Top of the watchdogs' list is a 760-billion-euro ($940 billion) mass of bad loans that was still weighing on banks' balance sheets in the third quarter of 2017, a figure that had fallen by 200 billion over two years.

World Bulletin / News Desk

Eurozone banks have made progress since the financial crisis, but must do more to put their houses in order during economic good times, European Central Bank (ECB) watchdogs said Wednesday.

"Certain banks must do more. In particular, they must clean up their balance sheets," chief ECB supervisor Daniele Nouy told reporters in Frankfurt.

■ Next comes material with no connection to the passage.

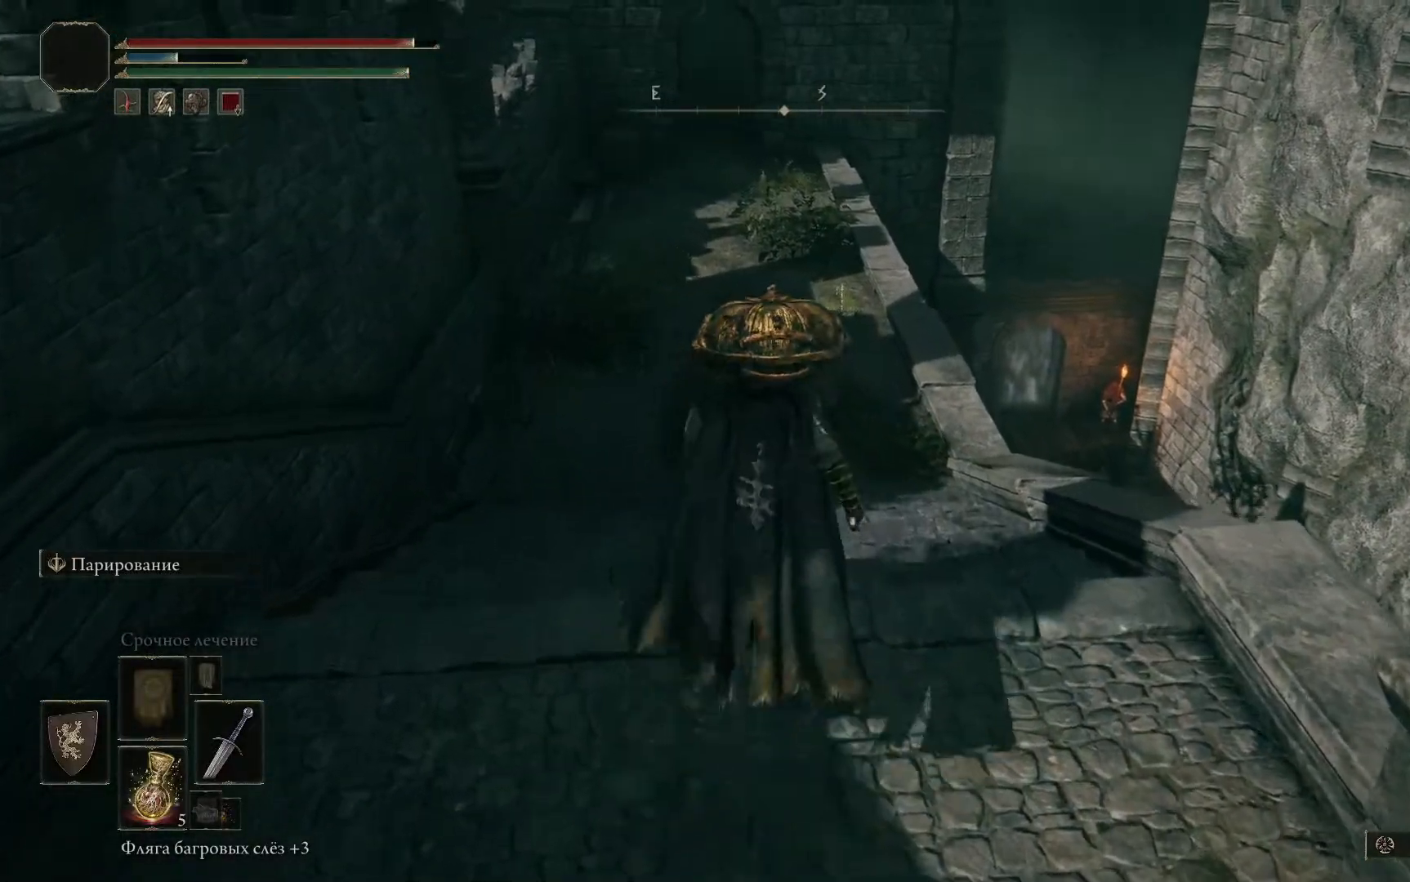
{"buttons": ["B"], "left_stick": "up-left", "right_stick": "center", "events": []}
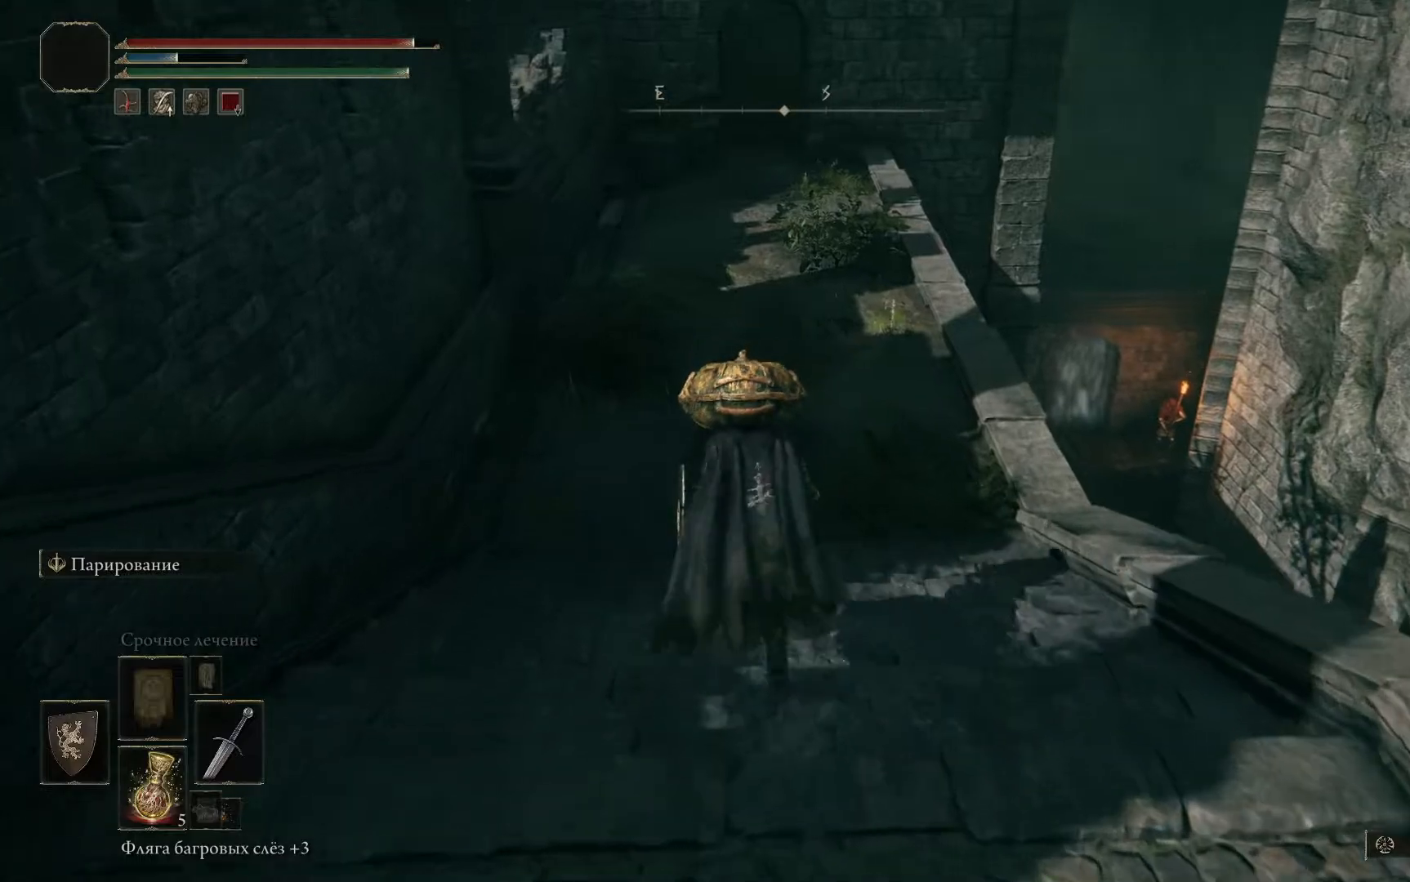
{"buttons": ["B"], "left_stick": "up-left", "right_stick": "center", "events": []}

So-called non-performing loans (NPLs) -- on which borrowers have failed to keep up with repayments -- "drag down profits, they divert resources that could be put to more productive use, and they keep banks from financing the real economy," Nouy said.

"Banks should use the good times to reduce NPLs... once a downturn sets in, it will become much harder," she added.

For its part, the ECB will lay out more clearly how it expects banks to set aside cash to cover the risks of future bad loans in an update to its guidance.

With the banking sector more robust, plans to establish a eurozone-wide deposit insurance scheme known as EDIS could advance "a step further", Nouy continued.

The European Commission in Brussels is keen to push forward with the scheme, but governments and lenders in wealthier, more stable countries like Germany and the Netherlands fear they will end up on the hook for upsets in nations like Italy or Greece with higher debt levels.

Meanwhile, the ECB's deputy banking supervision chief Sabine Lautenschlaeger warned that banks "must continue to prepare for any outcome, including a hard Brexit" if talks between London and Brussels on Britain's departure from the EU fail to reach an agreement.

Uncertainty still looms large over whether London-based lenders will retain their privileged access to EU markets after Britain leaves next year.

Eight have already submitted applications for a eurozone banking license while four others will "significantly extend their activities in the euro area," Lautenschlaeger said.

Any remaining banks must present their plans at the very latest by June, she added.

"We won't tolerate any empty shells," Lautenschlaeger said, reiterating supervisors' longstanding insistence that "banks need to establish sufficient local capabilities in areas such as pricing, trading, hedging and risk management" if they move onto the Continent.